Where the word "Kidney" occurs in a line of the data, return the whole line.

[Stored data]
Segment Open

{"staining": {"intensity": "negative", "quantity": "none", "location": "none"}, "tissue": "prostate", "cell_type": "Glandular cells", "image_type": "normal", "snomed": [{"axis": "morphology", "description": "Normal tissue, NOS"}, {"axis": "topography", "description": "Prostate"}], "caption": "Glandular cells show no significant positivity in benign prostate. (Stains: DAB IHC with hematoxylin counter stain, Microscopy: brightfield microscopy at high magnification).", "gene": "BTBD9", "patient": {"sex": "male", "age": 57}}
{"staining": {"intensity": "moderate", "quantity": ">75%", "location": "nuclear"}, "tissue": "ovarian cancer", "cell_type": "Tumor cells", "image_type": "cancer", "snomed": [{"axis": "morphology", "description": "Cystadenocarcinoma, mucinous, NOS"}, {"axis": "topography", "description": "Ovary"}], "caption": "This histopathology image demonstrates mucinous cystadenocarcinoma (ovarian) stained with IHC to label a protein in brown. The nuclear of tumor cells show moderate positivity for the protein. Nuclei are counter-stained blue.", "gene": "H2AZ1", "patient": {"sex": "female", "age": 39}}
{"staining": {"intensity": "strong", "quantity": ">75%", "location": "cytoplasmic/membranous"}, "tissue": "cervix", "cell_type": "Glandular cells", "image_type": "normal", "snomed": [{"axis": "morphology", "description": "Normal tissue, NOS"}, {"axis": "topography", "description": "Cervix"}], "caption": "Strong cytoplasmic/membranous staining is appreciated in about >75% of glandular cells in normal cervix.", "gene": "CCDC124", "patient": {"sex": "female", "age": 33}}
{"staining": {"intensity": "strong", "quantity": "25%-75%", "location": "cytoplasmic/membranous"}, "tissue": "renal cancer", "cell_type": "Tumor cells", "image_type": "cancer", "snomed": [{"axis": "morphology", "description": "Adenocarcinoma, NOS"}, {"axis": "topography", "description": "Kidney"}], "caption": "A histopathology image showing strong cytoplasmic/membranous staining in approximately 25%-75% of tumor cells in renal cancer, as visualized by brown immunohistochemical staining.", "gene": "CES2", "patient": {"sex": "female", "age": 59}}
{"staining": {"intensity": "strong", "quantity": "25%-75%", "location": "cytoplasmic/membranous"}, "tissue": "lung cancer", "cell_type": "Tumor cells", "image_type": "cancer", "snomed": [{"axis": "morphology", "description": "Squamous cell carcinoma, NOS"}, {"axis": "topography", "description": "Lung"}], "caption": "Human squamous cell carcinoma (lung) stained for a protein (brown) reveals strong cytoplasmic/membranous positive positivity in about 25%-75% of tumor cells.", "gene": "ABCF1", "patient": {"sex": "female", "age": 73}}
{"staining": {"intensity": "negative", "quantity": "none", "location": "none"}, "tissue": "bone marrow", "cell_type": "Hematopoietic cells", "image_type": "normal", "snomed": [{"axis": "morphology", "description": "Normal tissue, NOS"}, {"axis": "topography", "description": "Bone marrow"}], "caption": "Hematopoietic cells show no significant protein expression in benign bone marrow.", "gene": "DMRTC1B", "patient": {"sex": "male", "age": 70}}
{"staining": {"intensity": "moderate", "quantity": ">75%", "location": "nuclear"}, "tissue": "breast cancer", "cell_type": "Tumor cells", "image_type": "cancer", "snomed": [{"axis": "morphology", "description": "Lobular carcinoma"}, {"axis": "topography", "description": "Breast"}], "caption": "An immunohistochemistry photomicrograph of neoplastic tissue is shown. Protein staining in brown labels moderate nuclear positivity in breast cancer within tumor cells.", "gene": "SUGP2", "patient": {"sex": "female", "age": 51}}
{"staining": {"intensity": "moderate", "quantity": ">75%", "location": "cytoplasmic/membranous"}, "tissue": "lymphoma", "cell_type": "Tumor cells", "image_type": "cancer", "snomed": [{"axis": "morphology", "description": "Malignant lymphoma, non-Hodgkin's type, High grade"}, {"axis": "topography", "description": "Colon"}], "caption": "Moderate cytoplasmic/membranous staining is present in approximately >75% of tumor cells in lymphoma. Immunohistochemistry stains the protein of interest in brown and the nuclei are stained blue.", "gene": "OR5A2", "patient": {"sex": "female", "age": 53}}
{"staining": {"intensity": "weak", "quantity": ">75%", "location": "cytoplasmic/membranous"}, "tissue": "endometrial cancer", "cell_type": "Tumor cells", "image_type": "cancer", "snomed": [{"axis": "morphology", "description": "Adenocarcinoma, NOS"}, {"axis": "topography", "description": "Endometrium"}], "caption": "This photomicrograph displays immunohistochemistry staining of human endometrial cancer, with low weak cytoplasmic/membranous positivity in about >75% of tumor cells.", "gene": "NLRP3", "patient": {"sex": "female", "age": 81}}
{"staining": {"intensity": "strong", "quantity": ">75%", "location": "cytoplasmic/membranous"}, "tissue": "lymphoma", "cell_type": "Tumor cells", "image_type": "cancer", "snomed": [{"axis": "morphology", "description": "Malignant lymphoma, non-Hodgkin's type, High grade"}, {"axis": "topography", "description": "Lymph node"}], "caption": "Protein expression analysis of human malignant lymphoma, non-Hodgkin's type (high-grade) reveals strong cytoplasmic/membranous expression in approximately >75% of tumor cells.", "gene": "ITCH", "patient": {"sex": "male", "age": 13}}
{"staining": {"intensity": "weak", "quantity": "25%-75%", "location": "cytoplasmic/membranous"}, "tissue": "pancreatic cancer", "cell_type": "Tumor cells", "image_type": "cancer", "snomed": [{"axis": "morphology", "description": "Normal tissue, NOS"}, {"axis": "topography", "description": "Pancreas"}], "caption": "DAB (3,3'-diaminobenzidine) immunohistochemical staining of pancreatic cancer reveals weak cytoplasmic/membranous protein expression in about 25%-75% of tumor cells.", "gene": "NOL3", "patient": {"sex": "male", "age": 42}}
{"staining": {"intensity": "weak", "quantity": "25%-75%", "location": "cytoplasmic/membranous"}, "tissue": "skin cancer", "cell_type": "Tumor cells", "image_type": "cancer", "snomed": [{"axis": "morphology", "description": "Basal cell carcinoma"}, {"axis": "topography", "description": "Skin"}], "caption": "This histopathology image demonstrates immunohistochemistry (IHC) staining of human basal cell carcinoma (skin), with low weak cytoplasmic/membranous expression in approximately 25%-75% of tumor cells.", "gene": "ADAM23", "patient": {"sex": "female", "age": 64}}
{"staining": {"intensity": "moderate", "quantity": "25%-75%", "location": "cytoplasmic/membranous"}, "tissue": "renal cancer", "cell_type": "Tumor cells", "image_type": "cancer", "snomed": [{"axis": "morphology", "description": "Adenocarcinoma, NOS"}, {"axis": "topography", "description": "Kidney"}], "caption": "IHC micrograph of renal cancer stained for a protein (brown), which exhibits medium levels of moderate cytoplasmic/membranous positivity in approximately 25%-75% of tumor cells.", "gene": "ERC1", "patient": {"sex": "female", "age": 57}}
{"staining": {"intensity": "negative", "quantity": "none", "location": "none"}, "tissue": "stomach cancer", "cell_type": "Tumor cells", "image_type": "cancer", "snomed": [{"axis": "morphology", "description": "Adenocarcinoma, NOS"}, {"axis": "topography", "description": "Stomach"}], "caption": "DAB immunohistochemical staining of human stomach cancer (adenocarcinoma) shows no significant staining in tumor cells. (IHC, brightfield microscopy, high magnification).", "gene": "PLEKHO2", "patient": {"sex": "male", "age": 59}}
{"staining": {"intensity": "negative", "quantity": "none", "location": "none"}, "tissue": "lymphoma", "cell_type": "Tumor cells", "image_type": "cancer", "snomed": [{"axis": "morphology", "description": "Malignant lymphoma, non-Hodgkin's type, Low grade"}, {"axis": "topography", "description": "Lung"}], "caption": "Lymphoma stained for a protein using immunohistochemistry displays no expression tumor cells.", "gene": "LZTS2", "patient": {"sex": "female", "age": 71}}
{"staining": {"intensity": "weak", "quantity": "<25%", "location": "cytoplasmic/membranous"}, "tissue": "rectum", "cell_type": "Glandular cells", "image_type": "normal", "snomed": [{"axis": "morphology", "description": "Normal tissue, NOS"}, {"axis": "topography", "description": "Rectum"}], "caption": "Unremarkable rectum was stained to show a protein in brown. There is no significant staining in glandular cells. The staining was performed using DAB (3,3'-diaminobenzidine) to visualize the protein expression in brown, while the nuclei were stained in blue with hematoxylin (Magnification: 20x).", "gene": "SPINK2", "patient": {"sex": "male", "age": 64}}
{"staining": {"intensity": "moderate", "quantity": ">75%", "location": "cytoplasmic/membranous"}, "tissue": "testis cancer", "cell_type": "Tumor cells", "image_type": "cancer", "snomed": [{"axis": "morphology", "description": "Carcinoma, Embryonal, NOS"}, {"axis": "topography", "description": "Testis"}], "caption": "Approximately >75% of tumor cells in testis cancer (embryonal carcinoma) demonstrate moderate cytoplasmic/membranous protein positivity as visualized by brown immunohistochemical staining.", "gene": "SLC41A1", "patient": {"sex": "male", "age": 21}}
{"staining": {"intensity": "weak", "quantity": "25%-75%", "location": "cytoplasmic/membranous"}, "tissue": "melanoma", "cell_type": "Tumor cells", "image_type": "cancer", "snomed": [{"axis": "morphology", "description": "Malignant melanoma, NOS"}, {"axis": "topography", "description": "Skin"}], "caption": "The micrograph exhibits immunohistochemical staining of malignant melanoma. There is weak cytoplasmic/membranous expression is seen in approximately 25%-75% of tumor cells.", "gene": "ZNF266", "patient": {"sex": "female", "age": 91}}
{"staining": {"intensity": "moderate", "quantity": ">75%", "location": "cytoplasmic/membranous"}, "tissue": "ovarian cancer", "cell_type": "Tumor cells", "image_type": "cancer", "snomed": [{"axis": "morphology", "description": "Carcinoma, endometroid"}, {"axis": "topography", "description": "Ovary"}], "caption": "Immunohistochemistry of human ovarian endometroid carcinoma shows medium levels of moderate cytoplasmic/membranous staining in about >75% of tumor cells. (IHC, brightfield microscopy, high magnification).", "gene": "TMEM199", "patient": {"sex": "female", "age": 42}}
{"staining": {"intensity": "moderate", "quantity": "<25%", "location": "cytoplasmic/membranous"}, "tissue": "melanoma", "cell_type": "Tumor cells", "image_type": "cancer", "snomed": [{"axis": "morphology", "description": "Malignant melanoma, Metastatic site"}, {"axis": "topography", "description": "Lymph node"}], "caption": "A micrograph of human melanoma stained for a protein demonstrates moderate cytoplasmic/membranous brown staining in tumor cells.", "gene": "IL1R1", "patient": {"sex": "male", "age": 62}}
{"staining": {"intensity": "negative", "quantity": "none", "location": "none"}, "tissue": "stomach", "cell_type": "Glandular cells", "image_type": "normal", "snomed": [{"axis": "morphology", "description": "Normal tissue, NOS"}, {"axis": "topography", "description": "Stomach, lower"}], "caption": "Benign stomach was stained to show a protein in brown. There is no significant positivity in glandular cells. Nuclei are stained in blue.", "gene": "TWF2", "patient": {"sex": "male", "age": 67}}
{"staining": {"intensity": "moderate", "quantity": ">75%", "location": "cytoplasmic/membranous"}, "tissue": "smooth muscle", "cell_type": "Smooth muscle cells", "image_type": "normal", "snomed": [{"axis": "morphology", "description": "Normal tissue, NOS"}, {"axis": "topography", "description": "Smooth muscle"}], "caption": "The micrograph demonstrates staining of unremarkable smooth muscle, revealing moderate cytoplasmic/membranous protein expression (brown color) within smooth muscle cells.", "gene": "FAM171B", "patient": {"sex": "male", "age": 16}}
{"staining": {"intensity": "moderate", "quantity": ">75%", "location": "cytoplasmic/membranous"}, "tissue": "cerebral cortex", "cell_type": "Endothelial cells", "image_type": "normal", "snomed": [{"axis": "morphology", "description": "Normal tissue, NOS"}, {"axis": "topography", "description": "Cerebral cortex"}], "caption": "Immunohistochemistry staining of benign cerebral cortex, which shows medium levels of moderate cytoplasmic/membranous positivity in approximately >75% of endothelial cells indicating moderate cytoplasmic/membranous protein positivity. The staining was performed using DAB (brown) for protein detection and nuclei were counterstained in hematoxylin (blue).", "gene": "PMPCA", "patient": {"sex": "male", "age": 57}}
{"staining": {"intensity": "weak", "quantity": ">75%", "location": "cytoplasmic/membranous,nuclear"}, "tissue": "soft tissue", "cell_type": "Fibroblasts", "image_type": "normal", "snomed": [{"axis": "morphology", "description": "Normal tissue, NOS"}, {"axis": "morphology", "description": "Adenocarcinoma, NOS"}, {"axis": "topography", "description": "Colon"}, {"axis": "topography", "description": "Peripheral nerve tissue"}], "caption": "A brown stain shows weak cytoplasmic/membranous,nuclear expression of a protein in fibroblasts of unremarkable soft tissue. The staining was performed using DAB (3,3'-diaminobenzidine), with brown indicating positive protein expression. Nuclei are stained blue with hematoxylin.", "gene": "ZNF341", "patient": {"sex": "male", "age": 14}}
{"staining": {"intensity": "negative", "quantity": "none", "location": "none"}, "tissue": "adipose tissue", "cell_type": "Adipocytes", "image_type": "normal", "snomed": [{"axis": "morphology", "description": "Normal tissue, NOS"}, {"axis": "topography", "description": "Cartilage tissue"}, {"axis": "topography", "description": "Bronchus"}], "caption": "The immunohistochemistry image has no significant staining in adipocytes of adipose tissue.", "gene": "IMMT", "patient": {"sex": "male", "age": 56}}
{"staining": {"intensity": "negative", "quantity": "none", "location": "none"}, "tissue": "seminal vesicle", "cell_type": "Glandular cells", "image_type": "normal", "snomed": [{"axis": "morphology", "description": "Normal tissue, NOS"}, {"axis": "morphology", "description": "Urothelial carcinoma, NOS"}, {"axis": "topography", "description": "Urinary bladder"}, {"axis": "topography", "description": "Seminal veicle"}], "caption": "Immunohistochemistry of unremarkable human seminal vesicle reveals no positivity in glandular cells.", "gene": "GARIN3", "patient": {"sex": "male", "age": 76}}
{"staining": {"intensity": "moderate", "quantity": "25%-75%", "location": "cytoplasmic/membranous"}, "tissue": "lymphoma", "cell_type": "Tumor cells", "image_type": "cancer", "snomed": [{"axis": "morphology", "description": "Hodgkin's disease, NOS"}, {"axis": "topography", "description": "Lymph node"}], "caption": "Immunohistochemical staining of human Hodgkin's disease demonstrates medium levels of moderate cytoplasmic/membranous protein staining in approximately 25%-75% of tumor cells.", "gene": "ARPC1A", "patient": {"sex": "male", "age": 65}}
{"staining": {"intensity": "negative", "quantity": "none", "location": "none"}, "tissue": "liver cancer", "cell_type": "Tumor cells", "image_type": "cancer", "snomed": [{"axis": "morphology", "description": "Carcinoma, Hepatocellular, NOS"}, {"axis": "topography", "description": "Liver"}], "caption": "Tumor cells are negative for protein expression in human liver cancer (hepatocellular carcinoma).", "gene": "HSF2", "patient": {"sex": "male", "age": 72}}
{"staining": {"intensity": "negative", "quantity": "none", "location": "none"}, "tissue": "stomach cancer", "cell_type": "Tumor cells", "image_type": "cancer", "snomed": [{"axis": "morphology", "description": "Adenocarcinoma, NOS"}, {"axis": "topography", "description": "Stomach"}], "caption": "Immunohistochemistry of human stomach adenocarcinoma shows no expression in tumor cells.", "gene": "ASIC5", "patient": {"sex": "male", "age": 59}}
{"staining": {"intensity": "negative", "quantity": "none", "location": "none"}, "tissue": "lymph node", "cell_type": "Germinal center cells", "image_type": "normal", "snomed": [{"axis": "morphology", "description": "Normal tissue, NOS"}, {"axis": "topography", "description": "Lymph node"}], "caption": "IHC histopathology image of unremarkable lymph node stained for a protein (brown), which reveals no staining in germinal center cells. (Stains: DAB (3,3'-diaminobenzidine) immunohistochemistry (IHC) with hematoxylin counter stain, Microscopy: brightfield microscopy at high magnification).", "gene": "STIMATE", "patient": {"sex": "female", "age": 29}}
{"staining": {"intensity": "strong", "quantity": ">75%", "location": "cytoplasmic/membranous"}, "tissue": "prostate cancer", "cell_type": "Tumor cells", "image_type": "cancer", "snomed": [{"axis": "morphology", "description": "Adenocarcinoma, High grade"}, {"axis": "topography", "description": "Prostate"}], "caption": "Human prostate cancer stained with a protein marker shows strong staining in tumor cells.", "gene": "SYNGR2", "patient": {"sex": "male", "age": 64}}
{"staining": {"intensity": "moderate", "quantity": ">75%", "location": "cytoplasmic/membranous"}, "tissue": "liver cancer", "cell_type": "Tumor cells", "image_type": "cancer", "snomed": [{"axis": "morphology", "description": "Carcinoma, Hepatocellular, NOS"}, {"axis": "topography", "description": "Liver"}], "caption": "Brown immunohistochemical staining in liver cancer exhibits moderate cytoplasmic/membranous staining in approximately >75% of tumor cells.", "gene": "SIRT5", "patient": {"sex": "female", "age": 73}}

Segment Closed

Output of the task:
{"staining": {"intensity": "strong", "quantity": "25%-75%", "location": "cytoplasmic/membranous"}, "tissue": "renal cancer", "cell_type": "Tumor cells", "image_type": "cancer", "snomed": [{"axis": "morphology", "description": "Adenocarcinoma, NOS"}, {"axis": "topography", "description": "Kidney"}], "caption": "A histopathology image showing strong cytoplasmic/membranous staining in approximately 25%-75% of tumor cells in renal cancer, as visualized by brown immunohistochemical staining.", "gene": "CES2", "patient": {"sex": "female", "age": 59}}
{"staining": {"intensity": "moderate", "quantity": "25%-75%", "location": "cytoplasmic/membranous"}, "tissue": "renal cancer", "cell_type": "Tumor cells", "image_type": "cancer", "snomed": [{"axis": "morphology", "description": "Adenocarcinoma, NOS"}, {"axis": "topography", "description": "Kidney"}], "caption": "IHC micrograph of renal cancer stained for a protein (brown), which exhibits medium levels of moderate cytoplasmic/membranous positivity in approximately 25%-75% of tumor cells.", "gene": "ERC1", "patient": {"sex": "female", "age": 57}}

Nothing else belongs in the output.